Now I have a little better idea about your circuit. Your analog circuit is not high speed as you only use SPI bus. I don't think you need to split into two boards. You still have digital on the analog as you have the SPI interface.
But if that's what you want, read my original post again. It is the proximity that is very important. Digital return current on the ground plane stay closely under the trace, so make sure you have all the digital signals stay clear of the analog circuit. Have the analog input and circuit on one side of the board, all the digital circuit on the other side, the SPI come out on the side of the digital circuit.
I take that you plug the small analog board onto the digital board by a connector. Make sure you have plenty of ground pins, each pin accompanies one signal of the SPI. You don't need to add any more ground connection after that. So you have input analog signal and ground, going through the analog board, then ground connects through the SPI connector to the digital board.
Again, you don't need to split board. I pack dense surface mount mixed signal circuits together all the time. I worked with very low level signals of uV range. On very sensitive circuit, I use 6 layer boards, I have two ground layers and put the split power plane sandwiched between the two ground layers so I don't have to worry about the split power plane. The two ground planes are continuous, no splitting. My last design was a mixed signal board with 16 channel 400MHz bandwidth each with gain of about 50 to 100. Converting into pulses by comparators and feed into FIFO so slow down the read out speed. All in a 12"X10" board.

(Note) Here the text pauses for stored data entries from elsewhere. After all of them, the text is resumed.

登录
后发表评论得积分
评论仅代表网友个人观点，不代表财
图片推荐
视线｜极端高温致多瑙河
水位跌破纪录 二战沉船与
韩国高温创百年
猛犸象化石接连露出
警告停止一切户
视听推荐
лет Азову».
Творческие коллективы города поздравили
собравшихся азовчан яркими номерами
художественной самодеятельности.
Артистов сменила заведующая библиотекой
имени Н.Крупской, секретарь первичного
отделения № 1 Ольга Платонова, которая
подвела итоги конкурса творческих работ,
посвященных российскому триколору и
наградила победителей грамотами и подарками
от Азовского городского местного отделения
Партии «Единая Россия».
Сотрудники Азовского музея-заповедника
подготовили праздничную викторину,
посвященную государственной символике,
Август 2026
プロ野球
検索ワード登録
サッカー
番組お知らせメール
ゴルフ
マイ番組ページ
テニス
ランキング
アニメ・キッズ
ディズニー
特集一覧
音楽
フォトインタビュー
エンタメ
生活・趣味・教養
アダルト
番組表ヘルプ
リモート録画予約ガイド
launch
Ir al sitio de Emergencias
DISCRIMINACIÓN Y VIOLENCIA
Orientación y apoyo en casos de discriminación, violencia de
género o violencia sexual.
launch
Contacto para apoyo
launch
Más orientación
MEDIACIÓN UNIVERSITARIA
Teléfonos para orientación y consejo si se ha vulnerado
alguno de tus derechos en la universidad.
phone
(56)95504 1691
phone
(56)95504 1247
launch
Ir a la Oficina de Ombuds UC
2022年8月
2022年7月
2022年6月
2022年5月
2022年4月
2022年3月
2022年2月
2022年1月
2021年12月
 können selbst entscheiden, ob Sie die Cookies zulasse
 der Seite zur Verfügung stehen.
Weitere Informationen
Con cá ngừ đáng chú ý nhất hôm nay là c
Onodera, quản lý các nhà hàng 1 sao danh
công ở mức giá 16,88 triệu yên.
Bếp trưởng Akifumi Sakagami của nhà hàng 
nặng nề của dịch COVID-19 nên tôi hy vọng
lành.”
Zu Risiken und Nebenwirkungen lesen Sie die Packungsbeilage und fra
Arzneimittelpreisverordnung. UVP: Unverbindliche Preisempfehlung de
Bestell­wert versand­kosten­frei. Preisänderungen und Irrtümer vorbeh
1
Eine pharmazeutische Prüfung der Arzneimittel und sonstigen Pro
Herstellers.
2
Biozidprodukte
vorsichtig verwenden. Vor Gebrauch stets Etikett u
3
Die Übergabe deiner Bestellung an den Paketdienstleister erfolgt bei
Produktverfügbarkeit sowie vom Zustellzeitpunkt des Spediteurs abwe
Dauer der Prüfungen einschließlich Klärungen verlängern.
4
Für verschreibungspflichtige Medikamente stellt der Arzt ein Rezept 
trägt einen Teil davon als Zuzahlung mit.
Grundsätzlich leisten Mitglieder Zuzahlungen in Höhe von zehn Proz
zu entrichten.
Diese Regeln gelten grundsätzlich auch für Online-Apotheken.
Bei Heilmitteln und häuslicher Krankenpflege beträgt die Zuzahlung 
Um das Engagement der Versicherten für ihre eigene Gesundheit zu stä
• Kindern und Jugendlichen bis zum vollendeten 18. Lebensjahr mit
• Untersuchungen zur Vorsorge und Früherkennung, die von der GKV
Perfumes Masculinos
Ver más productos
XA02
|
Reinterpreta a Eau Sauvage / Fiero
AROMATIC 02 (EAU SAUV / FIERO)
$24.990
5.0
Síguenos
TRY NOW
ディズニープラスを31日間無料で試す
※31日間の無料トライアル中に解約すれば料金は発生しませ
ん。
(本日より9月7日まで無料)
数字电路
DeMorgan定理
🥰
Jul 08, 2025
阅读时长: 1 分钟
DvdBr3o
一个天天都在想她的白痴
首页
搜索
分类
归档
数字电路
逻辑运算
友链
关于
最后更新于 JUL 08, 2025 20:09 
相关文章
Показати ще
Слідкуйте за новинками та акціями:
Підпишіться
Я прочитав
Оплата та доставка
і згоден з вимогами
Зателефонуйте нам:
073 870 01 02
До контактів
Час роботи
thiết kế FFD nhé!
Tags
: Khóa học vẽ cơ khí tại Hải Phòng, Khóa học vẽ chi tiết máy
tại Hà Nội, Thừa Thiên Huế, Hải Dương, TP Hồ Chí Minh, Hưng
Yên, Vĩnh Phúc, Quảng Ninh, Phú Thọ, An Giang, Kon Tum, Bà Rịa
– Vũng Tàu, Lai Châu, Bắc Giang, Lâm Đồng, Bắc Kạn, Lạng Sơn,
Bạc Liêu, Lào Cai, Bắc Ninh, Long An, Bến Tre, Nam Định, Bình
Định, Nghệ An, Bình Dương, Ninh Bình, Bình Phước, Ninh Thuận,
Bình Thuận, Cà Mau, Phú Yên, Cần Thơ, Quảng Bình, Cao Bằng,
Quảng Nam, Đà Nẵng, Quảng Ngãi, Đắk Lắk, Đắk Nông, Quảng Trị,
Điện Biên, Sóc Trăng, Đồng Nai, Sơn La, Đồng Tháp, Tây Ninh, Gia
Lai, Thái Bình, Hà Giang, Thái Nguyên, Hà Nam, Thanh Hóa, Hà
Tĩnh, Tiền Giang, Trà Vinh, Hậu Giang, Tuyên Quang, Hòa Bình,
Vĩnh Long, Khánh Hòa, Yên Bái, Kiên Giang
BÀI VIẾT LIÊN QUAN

Lastly and most important.............Are you an engineer or pcb designer? If you are pcb designer, let the engineer make the decision. It's really not your problem, let the engineer decide and it'll be his responsibility. I am talking to you as an engineer and I make my decision and I am responsible 100% for my board. As a pcb designer, you are not responsible for this. I am not a pcb designer, I just layout my own boards as it is not efficient to work with a pcb designer in very critical mixed signal boards. AND ultimately, I am 100% responsible for the board.